Я разрываюсь между порывом как следует разозлиться, показать зубы и забиться поглубже в свой тщательно оберегаемый кокон и желанием повернуться к нему лицом, раскрыть рот и выговориться. И второе ощущается почти как физическое давление, распирающее меня изнутри. Кейн выслушает, я знаю, не сводя с меня внимательного взгляда.
Мне сдавливает грудь и обдает жаром при одной мысли о разговоре по душам.
Только исповеди не бывать.
Я могла бы списать всё на длительность последней миссии или на поганое чувство беззащитности, охватившее меня после пинка под зад с единственной работы, что я когда-либо любила. Возможно, я нашла бы родственную душу в любом человеке с добрым лицом и желанием меня выслушать, которому довелось оказаться рядом перед худшим моментом в моей жизни.
Но есть и еще кое-что. За прошедшую пару лет я несколько раз слышала, как Кейн разговаривает с дочерью по видеосвязи. Тепло и любовь в его голосе пробуждали во мне сильную и опасную боль.

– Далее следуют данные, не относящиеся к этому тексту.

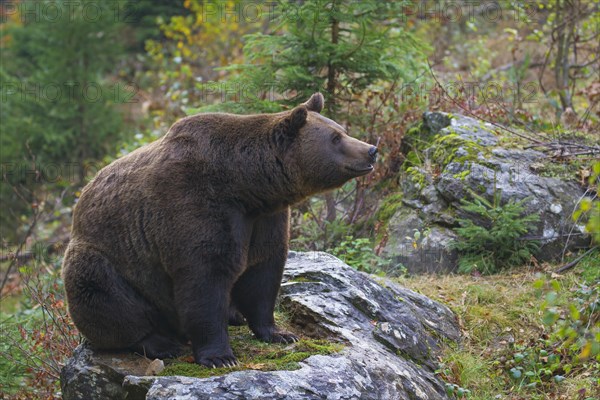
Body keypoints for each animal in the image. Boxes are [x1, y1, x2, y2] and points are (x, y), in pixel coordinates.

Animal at [63, 92, 378, 368]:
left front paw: (279, 333)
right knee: (106, 298)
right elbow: (204, 278)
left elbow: (264, 272)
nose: (372, 150)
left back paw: (234, 315)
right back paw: (161, 343)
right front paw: (220, 356)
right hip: (105, 259)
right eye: (335, 138)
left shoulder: (265, 219)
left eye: (342, 129)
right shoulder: (194, 205)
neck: (245, 185)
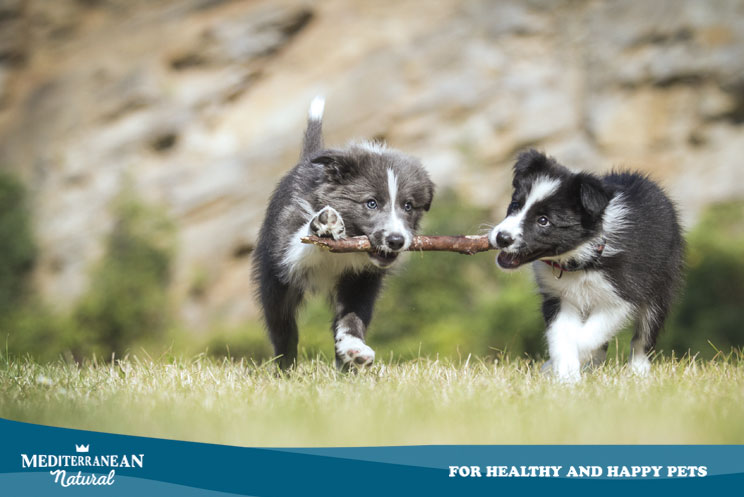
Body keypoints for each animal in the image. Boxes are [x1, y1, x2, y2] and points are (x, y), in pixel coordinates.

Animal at [253, 97, 434, 368]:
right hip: (275, 286)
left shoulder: (362, 280)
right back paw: (285, 368)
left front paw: (354, 348)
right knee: (283, 328)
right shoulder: (287, 244)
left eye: (408, 206)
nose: (396, 240)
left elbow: (352, 317)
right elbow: (300, 243)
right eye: (371, 203)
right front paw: (324, 223)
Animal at [488, 149, 684, 382]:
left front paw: (554, 368)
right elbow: (562, 335)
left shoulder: (620, 297)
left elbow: (586, 337)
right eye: (516, 205)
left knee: (643, 336)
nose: (501, 238)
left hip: (660, 286)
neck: (581, 261)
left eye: (543, 220)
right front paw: (566, 376)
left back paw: (638, 370)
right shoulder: (559, 296)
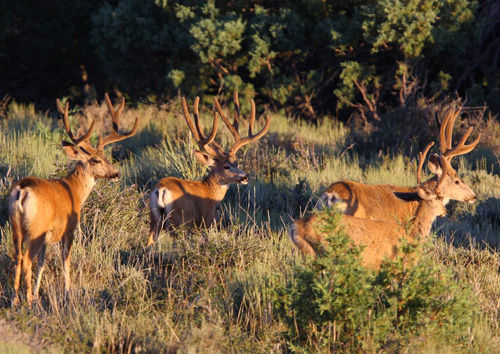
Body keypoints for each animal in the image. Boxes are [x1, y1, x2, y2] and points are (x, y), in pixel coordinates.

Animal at [7, 94, 140, 306]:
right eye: (96, 160)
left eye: (106, 157)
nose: (116, 174)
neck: (75, 191)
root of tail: (21, 190)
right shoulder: (68, 229)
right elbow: (65, 261)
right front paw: (67, 292)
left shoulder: (48, 236)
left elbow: (42, 263)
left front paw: (37, 292)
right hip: (36, 228)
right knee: (27, 259)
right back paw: (29, 301)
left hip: (16, 227)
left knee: (17, 256)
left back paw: (15, 299)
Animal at [146, 91, 272, 246]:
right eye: (226, 166)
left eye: (236, 163)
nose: (245, 177)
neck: (210, 191)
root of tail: (161, 189)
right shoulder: (207, 221)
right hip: (177, 219)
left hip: (154, 216)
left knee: (149, 242)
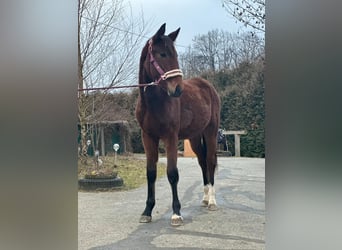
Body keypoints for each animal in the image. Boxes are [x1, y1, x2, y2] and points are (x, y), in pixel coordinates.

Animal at [135, 23, 220, 227]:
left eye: (175, 55)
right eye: (162, 54)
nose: (178, 89)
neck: (154, 104)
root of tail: (208, 86)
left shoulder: (170, 137)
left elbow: (172, 173)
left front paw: (176, 213)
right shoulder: (148, 137)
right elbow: (151, 172)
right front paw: (147, 211)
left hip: (211, 132)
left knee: (210, 161)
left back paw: (212, 201)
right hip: (195, 137)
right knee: (202, 161)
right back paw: (205, 198)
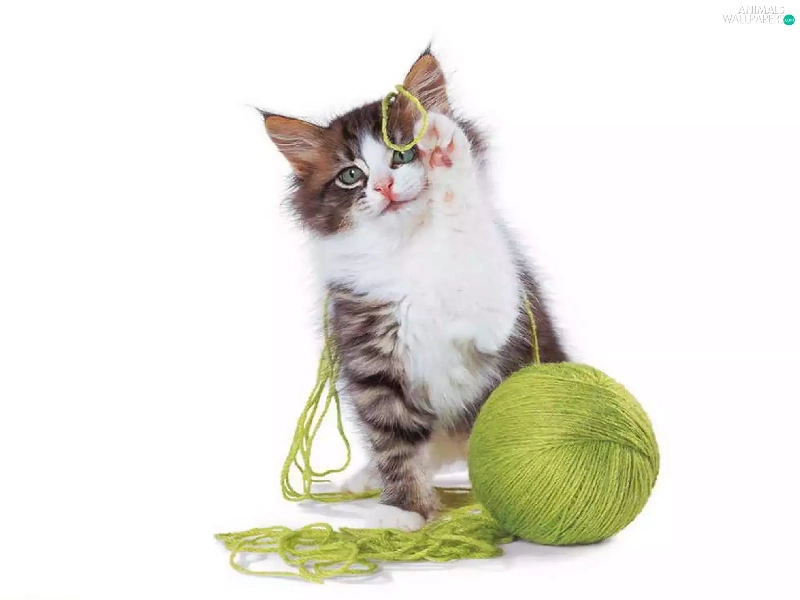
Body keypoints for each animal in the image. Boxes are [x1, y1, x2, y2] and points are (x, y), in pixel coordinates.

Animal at [261, 48, 568, 531]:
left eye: (403, 154)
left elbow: (463, 221)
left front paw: (444, 151)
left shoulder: (496, 313)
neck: (407, 248)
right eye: (351, 175)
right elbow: (394, 441)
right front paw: (405, 511)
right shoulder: (371, 360)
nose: (384, 186)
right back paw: (367, 478)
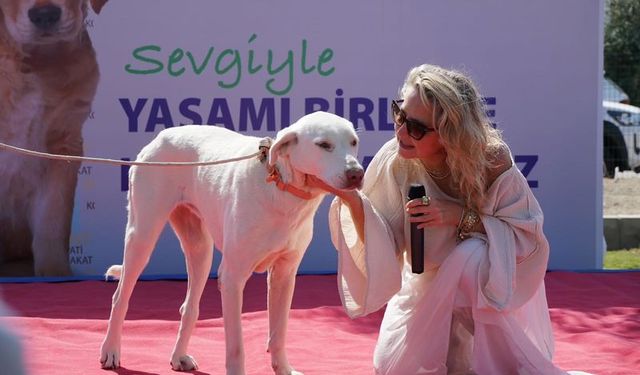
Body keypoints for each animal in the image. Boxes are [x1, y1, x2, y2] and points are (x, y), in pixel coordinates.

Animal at [97, 111, 362, 375]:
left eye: (354, 142)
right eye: (324, 145)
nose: (357, 173)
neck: (283, 189)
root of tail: (162, 135)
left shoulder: (284, 275)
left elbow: (278, 335)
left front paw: (284, 369)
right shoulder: (233, 278)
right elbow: (236, 346)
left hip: (200, 252)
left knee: (189, 307)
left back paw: (178, 356)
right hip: (142, 237)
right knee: (120, 298)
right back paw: (111, 350)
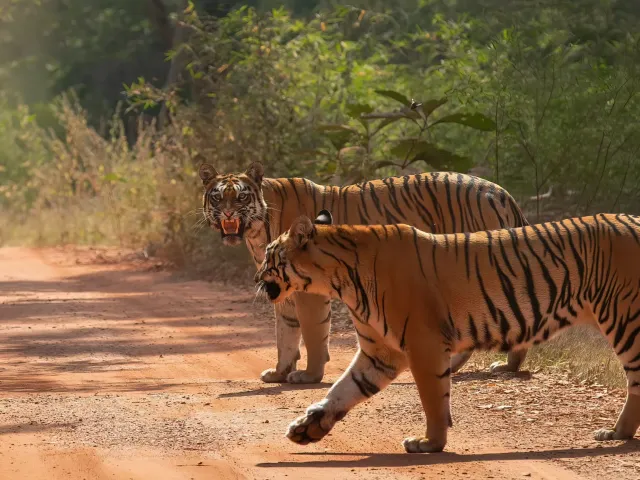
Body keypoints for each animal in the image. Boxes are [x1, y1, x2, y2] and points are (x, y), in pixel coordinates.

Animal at [199, 161, 530, 384]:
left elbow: (312, 333)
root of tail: (501, 193)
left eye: (241, 197)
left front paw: (309, 375)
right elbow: (286, 334)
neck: (256, 232)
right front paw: (280, 372)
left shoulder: (307, 291)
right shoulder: (282, 289)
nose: (227, 213)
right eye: (217, 197)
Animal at [254, 210, 640, 453]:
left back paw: (617, 433)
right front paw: (307, 428)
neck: (339, 280)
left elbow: (433, 399)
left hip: (625, 319)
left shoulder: (423, 345)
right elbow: (343, 390)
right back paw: (617, 433)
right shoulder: (380, 353)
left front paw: (429, 444)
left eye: (270, 256)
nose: (256, 276)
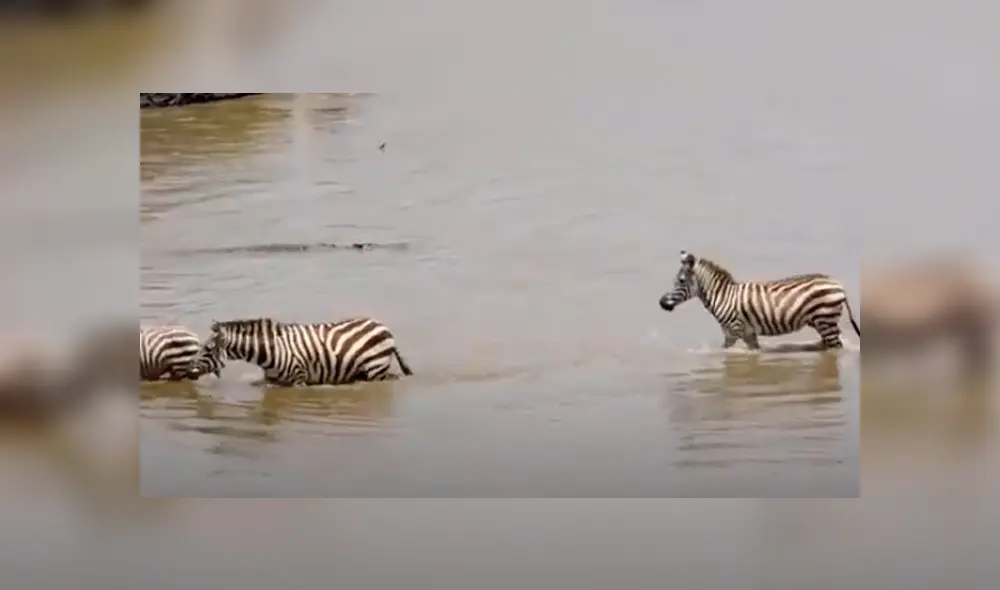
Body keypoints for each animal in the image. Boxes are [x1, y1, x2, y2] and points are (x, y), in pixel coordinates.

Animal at [191, 317, 413, 387]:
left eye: (207, 350)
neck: (270, 352)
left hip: (376, 369)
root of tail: (383, 326)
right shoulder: (272, 381)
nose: (190, 372)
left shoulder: (299, 380)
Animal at [658, 250, 861, 350]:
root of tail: (838, 284)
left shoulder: (733, 331)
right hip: (821, 322)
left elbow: (724, 352)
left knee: (836, 347)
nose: (661, 303)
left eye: (680, 281)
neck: (723, 296)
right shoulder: (748, 333)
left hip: (825, 320)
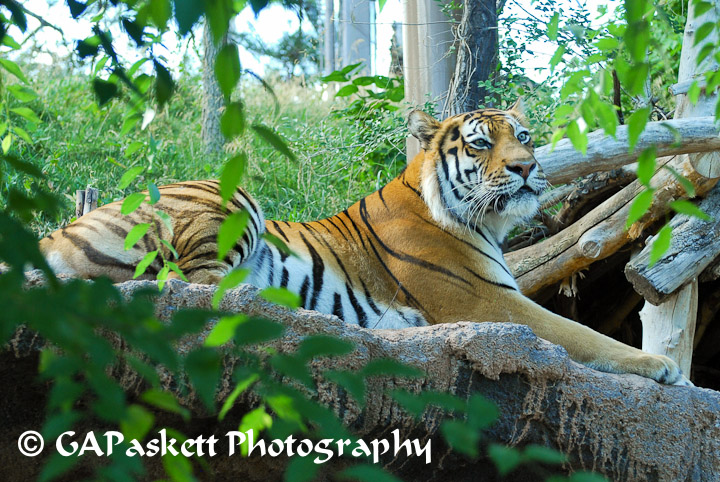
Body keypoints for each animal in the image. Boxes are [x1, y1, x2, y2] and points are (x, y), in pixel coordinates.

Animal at [38, 100, 691, 386]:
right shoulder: (488, 301)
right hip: (230, 199)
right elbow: (580, 333)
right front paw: (662, 366)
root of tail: (55, 231)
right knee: (193, 290)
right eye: (482, 143)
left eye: (525, 136)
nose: (529, 168)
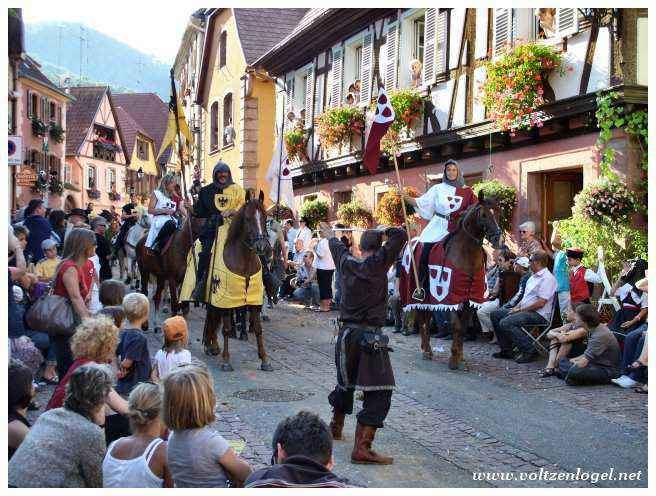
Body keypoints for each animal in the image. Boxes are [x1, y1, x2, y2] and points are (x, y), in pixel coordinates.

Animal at [200, 192, 272, 370]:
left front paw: (264, 359)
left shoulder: (254, 299)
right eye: (247, 218)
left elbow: (258, 328)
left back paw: (213, 345)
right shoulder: (226, 299)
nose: (261, 246)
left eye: (265, 216)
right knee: (213, 314)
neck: (244, 261)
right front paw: (226, 361)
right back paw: (211, 345)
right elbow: (226, 328)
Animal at [410, 192, 502, 370]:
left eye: (498, 212)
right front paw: (453, 358)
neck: (466, 254)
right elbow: (456, 325)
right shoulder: (450, 297)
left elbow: (463, 327)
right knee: (422, 318)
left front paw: (459, 354)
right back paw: (426, 350)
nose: (496, 238)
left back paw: (427, 348)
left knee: (426, 318)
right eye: (483, 215)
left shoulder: (470, 298)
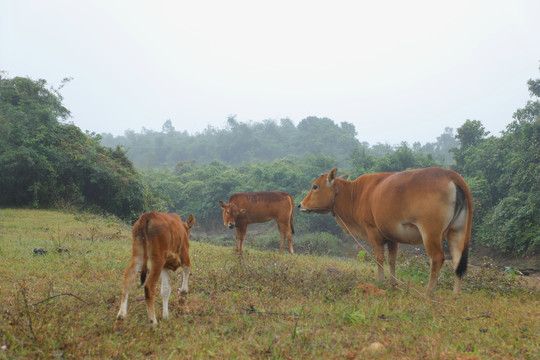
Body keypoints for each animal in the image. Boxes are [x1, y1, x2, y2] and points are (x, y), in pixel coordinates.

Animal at [298, 167, 470, 296]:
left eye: (315, 186)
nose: (300, 205)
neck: (355, 194)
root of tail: (452, 175)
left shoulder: (373, 231)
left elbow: (379, 258)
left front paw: (379, 281)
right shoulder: (392, 236)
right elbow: (392, 259)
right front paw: (393, 283)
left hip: (430, 232)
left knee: (437, 258)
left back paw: (429, 292)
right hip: (457, 231)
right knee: (457, 260)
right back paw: (456, 293)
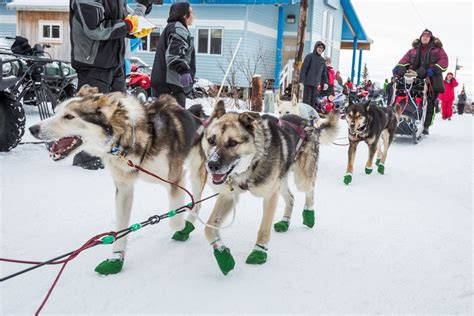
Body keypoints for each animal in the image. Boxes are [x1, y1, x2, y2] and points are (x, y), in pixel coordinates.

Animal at [28, 86, 206, 274]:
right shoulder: (124, 189)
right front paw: (116, 258)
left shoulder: (176, 180)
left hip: (197, 172)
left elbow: (175, 219)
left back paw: (189, 225)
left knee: (197, 202)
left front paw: (180, 224)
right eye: (55, 112)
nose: (32, 129)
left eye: (69, 116)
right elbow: (120, 228)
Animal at [202, 100, 338, 274]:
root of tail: (309, 124)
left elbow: (263, 229)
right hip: (281, 182)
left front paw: (259, 252)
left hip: (301, 179)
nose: (212, 165)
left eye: (232, 143)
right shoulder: (228, 196)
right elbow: (209, 228)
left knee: (310, 190)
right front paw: (222, 254)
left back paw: (309, 215)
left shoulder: (270, 196)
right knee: (291, 198)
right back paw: (285, 222)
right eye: (211, 140)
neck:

Кейн заставляет меня чувствовать себя кем-то. Заставляет меня чувствовать.
Господи. Есть ли что сильнее и опаснее этого?
Сжимаю дрожащие руки в кулаки, стараясь не обращать внимания, как взмокли ладони.
— Мне нечего сказать, и работа ждет.
Вообще-то, присматривать за нами является частью работы Кейна. Особенно если кто-то проявляет склонность отправиться на прогулку в ничто.